Porcelain in Germany - Its Begining and End

By: rhusain
The porcelain produced since 1710 is called Meissen in Germany. Johann Bottger successfully experiments in making a hard red ware, he was able to make a white one and in 1710 the Royal Saxon Manufactory was established. Dresden initiated a series of and covered pots in the form of animals, fishes, birds, flowers, fruit and vegetables. And design and workmanship reached their heights in the years between 1740 and 1750 in Germany.

As well as figures, Dresden made tableware's, and initiated a series of tureens and covered pots in the form of animals, fishes, birds, flowers, fruit and vegetables. Proof of the success of all these is the fact that so many factories, at one time or another, imitated not only the designs but also added a fake crossed-swords mark. The latter often on wares far removed from any thing likely to have come from Germany, but taking full advantage of the high reputation that country enjoyed for making fine china.

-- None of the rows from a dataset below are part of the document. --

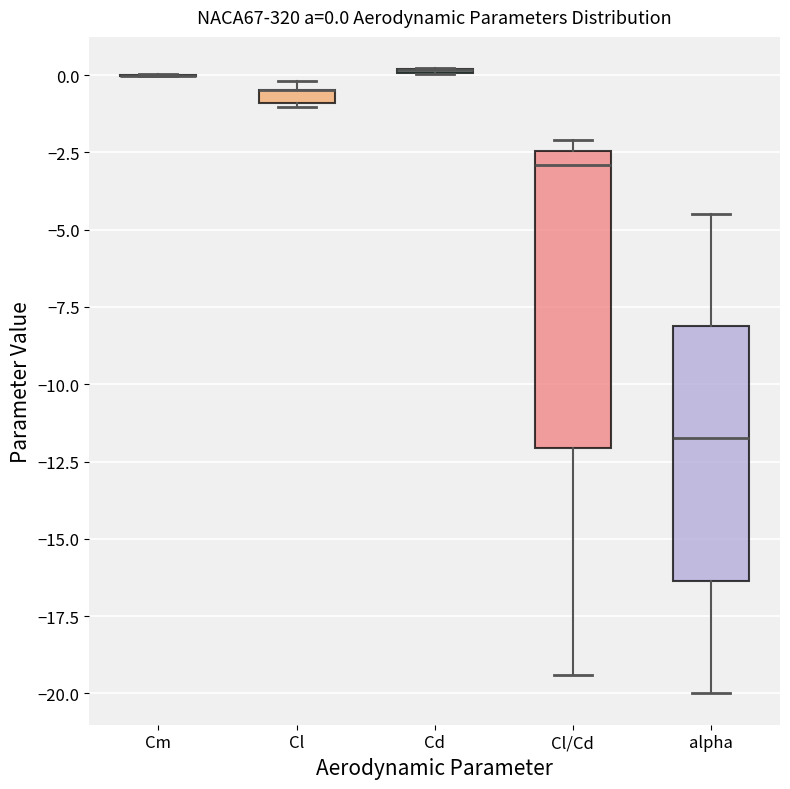

Comparing the boxes themselves (not the whiskers), which one is the tallest?

Cl/Cd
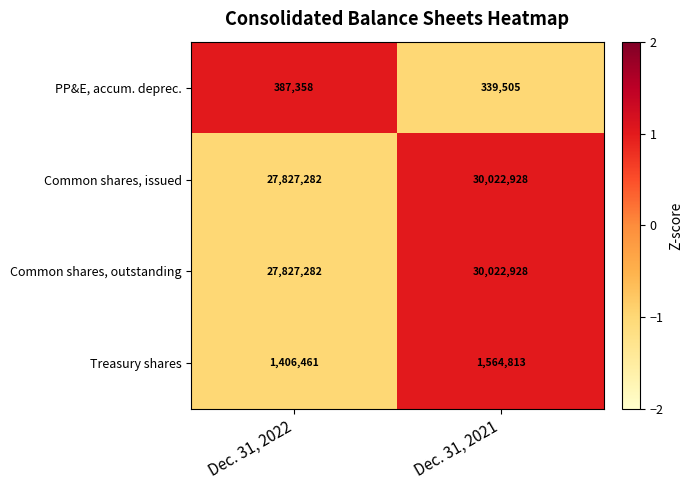

What is the difference between the Common shares, outstanding values at Dec. 31, 2022 and Dec. 31, 2021?

2195646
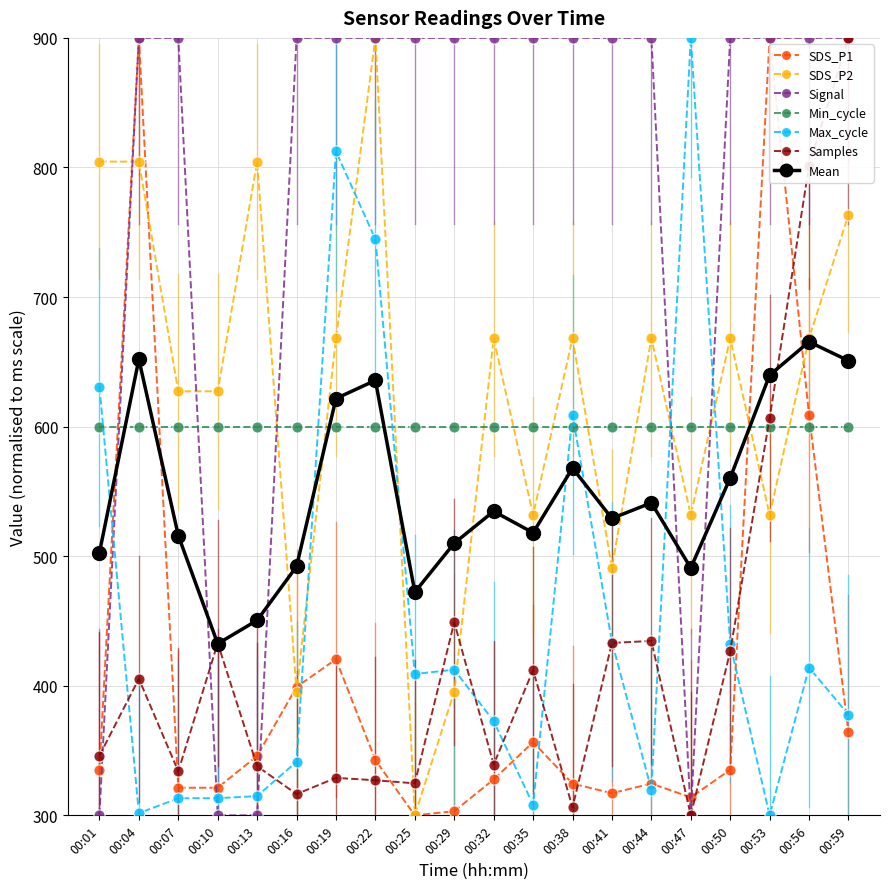

How many categories are shown in the chart?

20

Design and workmanship reached their heights in the years between 1740 and 1750; the years during which most countries were managing to start their own soft-paste factories in attempts to rival the imported product. It was the decade that saw the fashion for porcelain as a dinner-table decoration; temples, fountains and palaces were made to stand in the centre of the board, surrounded by the inhabitants of a world of fantasy created by the potter. The banquets of Continental royalties stimulated the production of these pieces, but the custom does not seem to have been widespread in England.

The Seven Years War from 1756 to 1763 saw the end of the most important and prolific period of Dresden, and although new models were introduced continuously afterwards none capture the brilliance of the earlier years. Kandler died in 1775, when the factory was under the direction of Count Camillo Marcolini; whose name is given to the period 1774 to 1814, when he was the government minister responsible for the factory.

Dresden china was copied not only in the countries where it was imported but the factory re-issued the same models again and again. The composition of the body and glaze has changed little, but new colors have been introduced from time to time. It is these, together with the quality of painting and the finish of the porcelain, that distinguish old from new.

From the year 1713, when examples of Dresden white porcelain were exhibited at the Leipzig Easter Fair, a bid was made to capture markets throughout Europe. Saxony badly needed money, which was why Bottger had been endeavoring in the first place to make gold, and the export of porcelain was to be the means of providing it. The policy was successful until the Seven Years War upset progress, but by that date almost every country had its own manufactories, and once the German works had loosed its grip it was never regained.

It was due to the activities of a small number of Arcanists, men who knew or professed to know the secrets of porcelain-manufacture that other factories came into being following the success of Dresden. These men offered their knowledge and services where they thought it would pay them best, and in spite of the strictest precautions to prevent their defection. The first to benefit was Vienna in Austria.

Germany was doing quite well in its progress in porcelain. But the Seven Years War upset the progress of this industry in the country and it never regained the grip once Germany loosed it in the works of porcelain.